Exercise details
In the post on matrix operators, which existing method would the writer overload to do matrix multiplication? Please give its name.

Text section
.....
Operators for matrix: current choices (Was Matlab vs Python ...)

Tim Hochberg tim.hochberg at ieee.org
Tue Jul 18 21:21:10 EDT 2000


hzhu at localhost.localdomain (Huaiyu Zhu) writes:

[SNIP]

> The implicit meaning is "the dot in front means the operator is
> elementwise".  Tell a newbie this, then show him the following piece of code
> 
> [1,2] + [10,20] == [1,2,10,20]
> [1,2] .+ [10,20] == [11, 22]
> 
> Then give him two minutes for brainstorming. He probably will figure out
> what .* .- ./ do.

There is a problem with adding new operators to mean elementwise: the
current operators are already elementwise in NumPy. Either all current
NumPy code would have to be broken to fit in with this rule, or the
rule would have to become "elementwise, except when it's not", which
is somewhat less satisfying. I would suggest that it would be more
productive to add operators that are not elementwise, except that
conflicts with the rest of Python. TNSTAAFL.

Personally I think that this an overlarge crop of operators to be
adding. Since I prefer something like:

A.inv * B 

to 

A \ B

anyway, the only operator I feel is missing is the matrix
multiplication. And, conveniently, there is an appropriate opperator
already sitting around: __call__. If call were overloaded to do matrix
multiplication, then dot(A,B) (as the matrix product is written in
NumPy now) could be written:

A(B)
.....
Supplied records
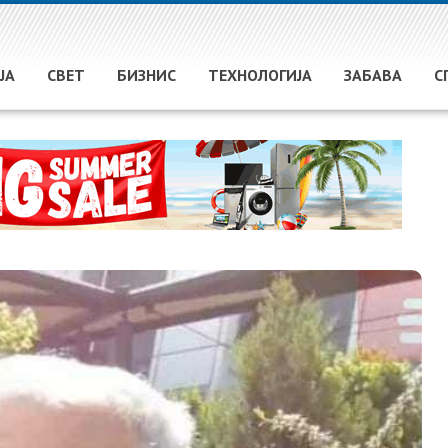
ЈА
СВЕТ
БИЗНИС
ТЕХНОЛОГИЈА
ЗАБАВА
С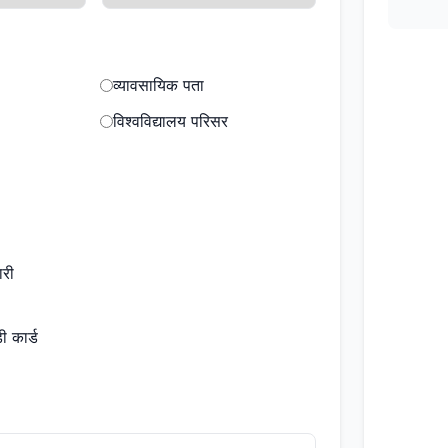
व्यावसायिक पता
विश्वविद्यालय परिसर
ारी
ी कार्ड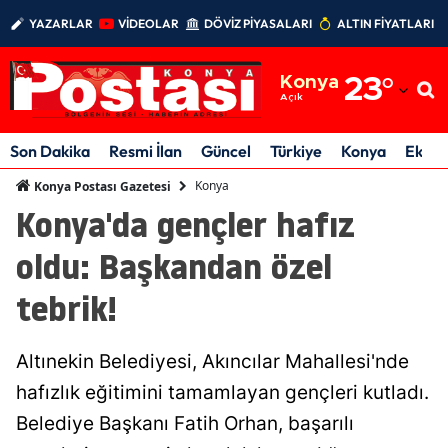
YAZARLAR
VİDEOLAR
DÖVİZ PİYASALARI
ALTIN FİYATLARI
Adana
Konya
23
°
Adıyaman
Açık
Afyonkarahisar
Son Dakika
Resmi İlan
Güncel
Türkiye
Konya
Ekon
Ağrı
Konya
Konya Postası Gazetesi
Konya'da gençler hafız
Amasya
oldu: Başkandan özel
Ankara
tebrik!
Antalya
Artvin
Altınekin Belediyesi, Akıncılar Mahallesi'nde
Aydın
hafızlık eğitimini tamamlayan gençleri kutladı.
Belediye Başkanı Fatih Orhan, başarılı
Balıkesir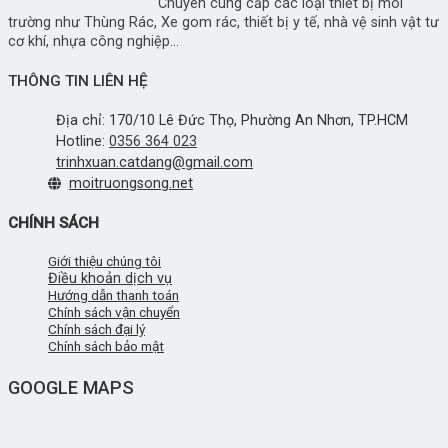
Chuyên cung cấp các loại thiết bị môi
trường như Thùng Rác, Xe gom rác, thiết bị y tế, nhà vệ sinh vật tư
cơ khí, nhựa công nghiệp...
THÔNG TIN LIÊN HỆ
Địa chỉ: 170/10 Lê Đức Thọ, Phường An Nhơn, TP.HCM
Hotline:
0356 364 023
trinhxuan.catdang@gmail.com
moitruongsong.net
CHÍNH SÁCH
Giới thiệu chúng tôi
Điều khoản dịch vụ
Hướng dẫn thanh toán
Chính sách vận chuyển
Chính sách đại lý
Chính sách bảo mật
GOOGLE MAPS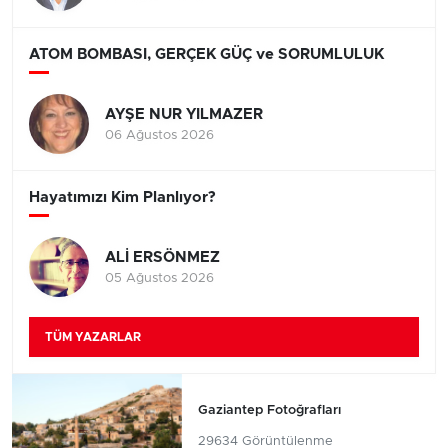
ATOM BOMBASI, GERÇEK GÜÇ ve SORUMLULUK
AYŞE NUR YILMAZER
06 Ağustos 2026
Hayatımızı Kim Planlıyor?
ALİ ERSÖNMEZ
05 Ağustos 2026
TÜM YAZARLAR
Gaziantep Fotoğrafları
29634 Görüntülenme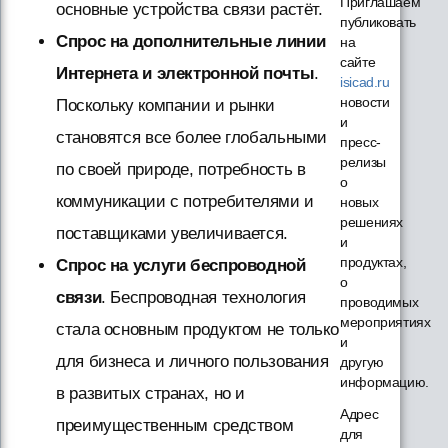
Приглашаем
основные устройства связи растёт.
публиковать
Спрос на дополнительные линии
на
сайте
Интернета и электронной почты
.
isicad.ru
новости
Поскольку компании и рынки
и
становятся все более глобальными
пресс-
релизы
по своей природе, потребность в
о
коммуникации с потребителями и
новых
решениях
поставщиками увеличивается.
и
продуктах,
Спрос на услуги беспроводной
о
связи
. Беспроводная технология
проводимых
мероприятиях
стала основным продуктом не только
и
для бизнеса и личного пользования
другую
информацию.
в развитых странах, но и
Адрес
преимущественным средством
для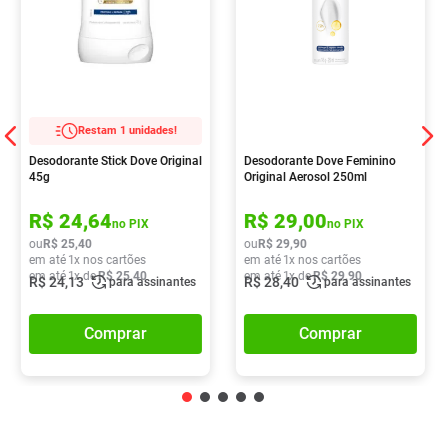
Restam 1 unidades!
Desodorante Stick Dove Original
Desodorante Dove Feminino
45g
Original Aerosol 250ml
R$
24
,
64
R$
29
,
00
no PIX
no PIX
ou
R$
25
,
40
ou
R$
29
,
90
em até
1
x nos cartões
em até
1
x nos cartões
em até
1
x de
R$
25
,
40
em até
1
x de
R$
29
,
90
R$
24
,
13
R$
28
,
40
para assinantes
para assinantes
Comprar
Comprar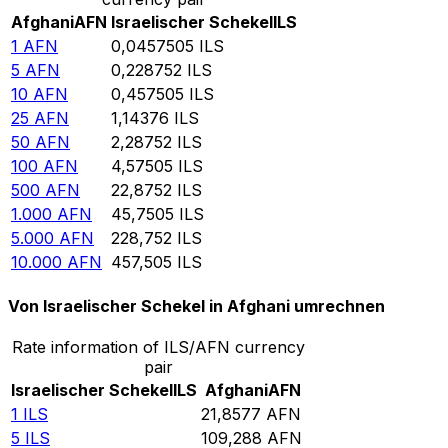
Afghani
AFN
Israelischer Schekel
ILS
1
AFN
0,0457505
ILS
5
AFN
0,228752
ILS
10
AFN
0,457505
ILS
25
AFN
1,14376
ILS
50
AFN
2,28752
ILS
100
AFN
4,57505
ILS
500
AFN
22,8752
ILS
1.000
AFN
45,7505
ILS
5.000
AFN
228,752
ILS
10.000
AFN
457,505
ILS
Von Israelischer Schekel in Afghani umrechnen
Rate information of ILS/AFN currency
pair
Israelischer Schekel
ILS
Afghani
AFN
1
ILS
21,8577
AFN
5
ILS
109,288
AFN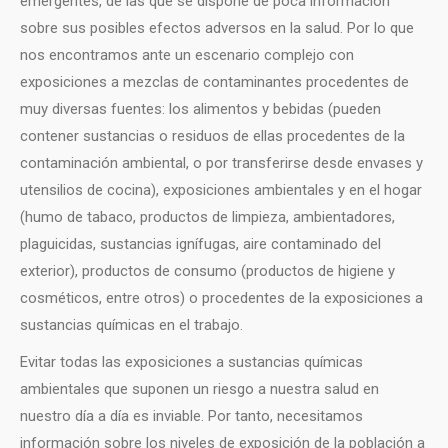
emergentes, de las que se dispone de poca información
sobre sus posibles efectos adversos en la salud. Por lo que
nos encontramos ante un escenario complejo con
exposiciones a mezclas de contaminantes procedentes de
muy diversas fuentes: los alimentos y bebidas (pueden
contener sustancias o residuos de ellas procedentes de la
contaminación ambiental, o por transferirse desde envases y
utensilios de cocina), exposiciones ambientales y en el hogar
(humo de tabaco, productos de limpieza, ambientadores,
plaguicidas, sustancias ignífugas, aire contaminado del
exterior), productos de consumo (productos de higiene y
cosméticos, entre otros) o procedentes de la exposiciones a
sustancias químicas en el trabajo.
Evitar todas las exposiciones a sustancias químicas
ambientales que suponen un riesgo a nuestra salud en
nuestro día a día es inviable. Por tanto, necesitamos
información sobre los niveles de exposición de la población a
.....
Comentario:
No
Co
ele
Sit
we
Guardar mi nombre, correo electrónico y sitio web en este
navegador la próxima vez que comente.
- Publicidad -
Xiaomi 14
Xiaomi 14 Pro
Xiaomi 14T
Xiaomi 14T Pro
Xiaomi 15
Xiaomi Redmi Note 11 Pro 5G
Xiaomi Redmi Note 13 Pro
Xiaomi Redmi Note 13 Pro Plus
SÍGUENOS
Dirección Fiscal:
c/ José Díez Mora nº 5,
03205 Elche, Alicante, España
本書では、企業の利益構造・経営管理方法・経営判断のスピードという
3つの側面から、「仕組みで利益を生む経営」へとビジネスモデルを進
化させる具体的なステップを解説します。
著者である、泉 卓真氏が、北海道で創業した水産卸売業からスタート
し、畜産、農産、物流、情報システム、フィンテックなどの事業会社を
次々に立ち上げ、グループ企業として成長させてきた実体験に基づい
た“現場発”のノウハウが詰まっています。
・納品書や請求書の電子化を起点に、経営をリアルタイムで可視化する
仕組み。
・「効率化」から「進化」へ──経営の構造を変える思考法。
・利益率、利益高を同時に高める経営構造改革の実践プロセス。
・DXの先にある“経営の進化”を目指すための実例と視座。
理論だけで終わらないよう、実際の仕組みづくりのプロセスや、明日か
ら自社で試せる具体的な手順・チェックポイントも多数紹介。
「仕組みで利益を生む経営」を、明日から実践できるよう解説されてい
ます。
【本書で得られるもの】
.....
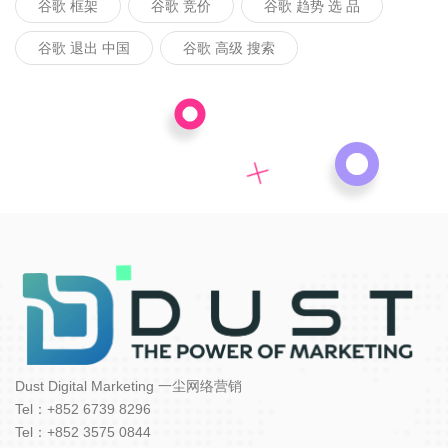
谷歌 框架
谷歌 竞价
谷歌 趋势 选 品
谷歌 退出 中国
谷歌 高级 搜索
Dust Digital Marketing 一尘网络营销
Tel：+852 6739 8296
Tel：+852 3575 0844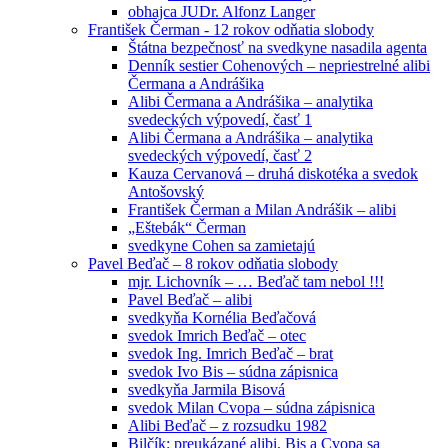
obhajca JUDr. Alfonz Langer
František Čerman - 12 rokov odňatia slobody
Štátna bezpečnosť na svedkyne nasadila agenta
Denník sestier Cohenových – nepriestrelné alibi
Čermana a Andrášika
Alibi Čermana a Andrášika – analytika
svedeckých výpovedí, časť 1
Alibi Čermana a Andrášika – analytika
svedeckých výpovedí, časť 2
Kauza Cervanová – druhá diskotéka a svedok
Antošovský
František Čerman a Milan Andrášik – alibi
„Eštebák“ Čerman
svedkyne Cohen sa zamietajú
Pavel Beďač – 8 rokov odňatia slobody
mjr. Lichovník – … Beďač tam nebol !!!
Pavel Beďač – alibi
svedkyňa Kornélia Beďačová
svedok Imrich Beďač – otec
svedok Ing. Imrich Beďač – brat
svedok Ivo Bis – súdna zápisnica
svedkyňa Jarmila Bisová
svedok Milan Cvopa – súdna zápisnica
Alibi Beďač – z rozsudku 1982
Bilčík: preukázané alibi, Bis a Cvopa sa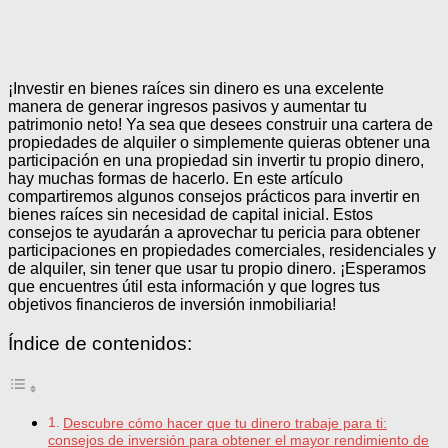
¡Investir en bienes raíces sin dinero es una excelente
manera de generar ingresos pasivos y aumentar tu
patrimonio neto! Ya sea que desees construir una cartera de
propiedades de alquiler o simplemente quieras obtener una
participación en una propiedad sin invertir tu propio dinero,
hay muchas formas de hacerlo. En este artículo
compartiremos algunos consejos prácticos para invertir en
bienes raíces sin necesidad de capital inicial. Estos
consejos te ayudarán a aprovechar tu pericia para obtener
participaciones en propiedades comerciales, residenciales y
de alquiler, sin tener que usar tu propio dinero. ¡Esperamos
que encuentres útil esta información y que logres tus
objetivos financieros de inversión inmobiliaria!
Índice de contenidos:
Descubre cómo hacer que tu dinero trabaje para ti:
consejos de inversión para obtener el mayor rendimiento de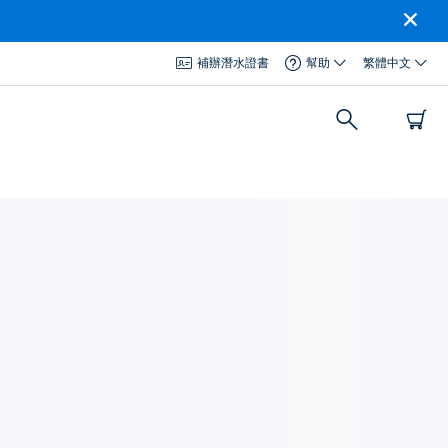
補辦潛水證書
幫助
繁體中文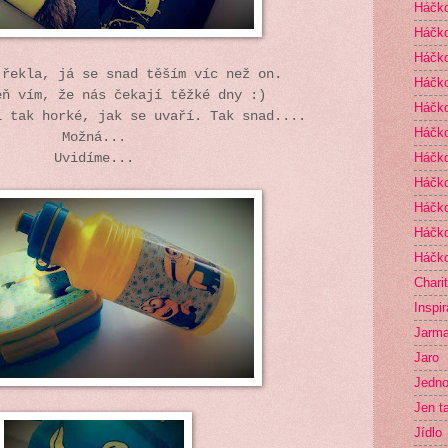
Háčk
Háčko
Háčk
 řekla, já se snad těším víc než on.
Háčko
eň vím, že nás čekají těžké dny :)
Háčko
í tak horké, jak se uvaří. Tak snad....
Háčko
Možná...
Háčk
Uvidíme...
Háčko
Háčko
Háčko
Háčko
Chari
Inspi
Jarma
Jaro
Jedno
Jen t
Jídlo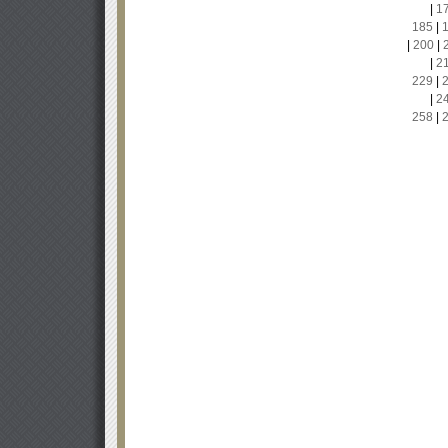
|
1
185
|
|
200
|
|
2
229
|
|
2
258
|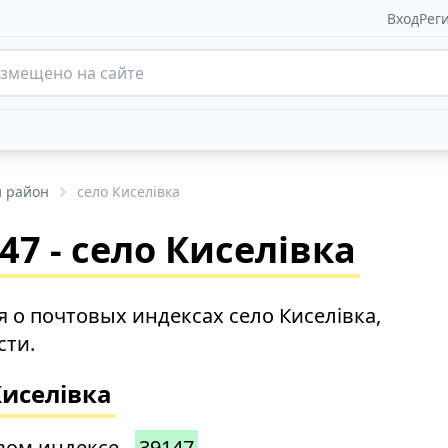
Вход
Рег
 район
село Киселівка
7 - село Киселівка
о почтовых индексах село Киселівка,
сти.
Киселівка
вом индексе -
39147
.....
Finished task
__call__, so that dot(A,B) could be written A(B).